I've been in this field over 25 years, been in public position at a major lab now for 8.
If this was a simple issue, the HPC community would already have completely moved to clusters and never looked back 3 or 4 years ago. But it's not kiddies.
Want to run a physics projection for more than 1 microsecond? Takes real horsepower that clusters cannot provide even distributed. Just too much damn data. Chem codes that include REAL data for useable time slices? too slow for clustered memory. Every auto maker in the world (almost) has been whining about the lack of BIG horsepower for a few years now.(crash codes and FEA) I could go on forever. Sure, some problems work awesome on clusters, which is why we have them. But definately not all of them.

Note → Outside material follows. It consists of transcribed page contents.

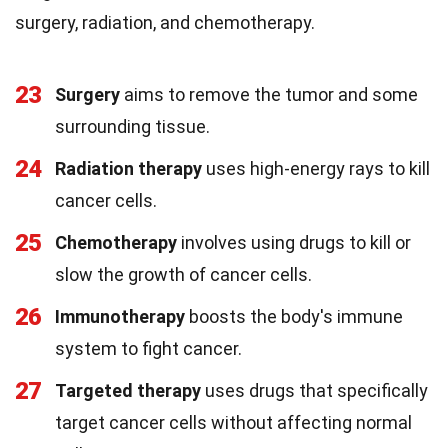
surgery, radiation, and chemotherapy.
23
Surgery
aims to remove the tumor and some
surrounding tissue.
24
Radiation therapy
uses high-energy rays to kill
cancer cells.
25
Chemotherapy
involves using drugs to kill or
slow the growth of cancer cells.
26
Immunotherapy
boosts the body's immune
system to fight cancer.
27
Targeted therapy
uses drugs that specifically
target cancer cells without affecting normal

The problem is partly diminishing returns, partly the pathetic ammount of useable memory on a cluster and its joke for memory throughput, partly the growth in power of the low end and clustered networking, partly the ridiculously long development cycles invloved in High Performance Computing and the low $ returns,
One of the biggest things congress sees is that this country will more than likely NEVER again lead the world in computing power for defense and research.

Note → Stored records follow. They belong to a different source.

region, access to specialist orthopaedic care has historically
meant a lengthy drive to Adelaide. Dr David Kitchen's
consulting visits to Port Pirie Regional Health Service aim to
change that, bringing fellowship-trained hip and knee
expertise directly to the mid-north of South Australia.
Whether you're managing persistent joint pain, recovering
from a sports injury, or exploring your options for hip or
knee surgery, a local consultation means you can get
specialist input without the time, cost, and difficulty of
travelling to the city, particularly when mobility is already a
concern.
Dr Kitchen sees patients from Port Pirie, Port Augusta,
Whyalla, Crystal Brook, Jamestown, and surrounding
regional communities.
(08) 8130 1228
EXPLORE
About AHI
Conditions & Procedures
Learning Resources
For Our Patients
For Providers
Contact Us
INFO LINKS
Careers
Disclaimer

And thats something we ought to do as the last real Superpower.
The national labs TRIED clusters, they don't get all the jobs done they wanted. (see testimony before congress, writings in HPC jounals, and the last couple RFPs from US gov. labs,heck every auto maker in the world) People in HPC _know_ it now, but having let what little there was of the supercomputer industry die out, there isn't mcuh of an industry left to turn to now. It just may be too darned late. HPC hasn't been a money making industry since the early 80s.
Heck, even Intel abandoned their clustered machine they custom built for the government.
Most folks in HPC will readily admit the Top500 is kind of a joke. The HPC-challenge #s are a little more realistic for the tests, but we really do need something that approximately real world applications, not just a 70s cpu benchmark.
For those that think this is a 'Linux wins' issue,
consider that mostly it was fast interconnect networks that allowed clustering, not the OS. Examine the history of clusters and you'll see this is true. Btw, the last few SC companies are already mostly moving to linux anyway.(nec,fujitsu,cray;ibm dabbles in hpc)
Hopefully the industry will survive long enough to allow for even better mergers of supercomputing power with low end cost, but at this point I doubt it. Cray has been on the ropes since 96, fujitsu's sc division is a loss leader, and NEC has been trying to get out of it for a while for something with a margin.
Ed -gov labs HPC research punk
-former Cray-on
-former CDC type
I've seen a lot of naive comments suggesting that supercomputers are being replaced by clusters. The truth is, anyone who can replace their supercomputer with a cluster didn't need a supercomputer in the first place:
- (compared to a supercomputer):
- The prime advantage of an x86-based server is that it is cheap, and it has a fast processor. It is only fast for applications in which the whole dataset resides in memory - and even then, it is still the slowest of the group.
- Clusters are a little better, but suffer from severe scalability problems when driving IO-bound processes. As with the x86 server, if you can't put the full dataset into memory, you might as well forget using a cluster. The node to node throughput is several orders of magnitude slower than the processor bus in multiple CPU systems. (6.4GB/s vs 17MB/s for regular ethernet, or 170MB/s for Gigabit)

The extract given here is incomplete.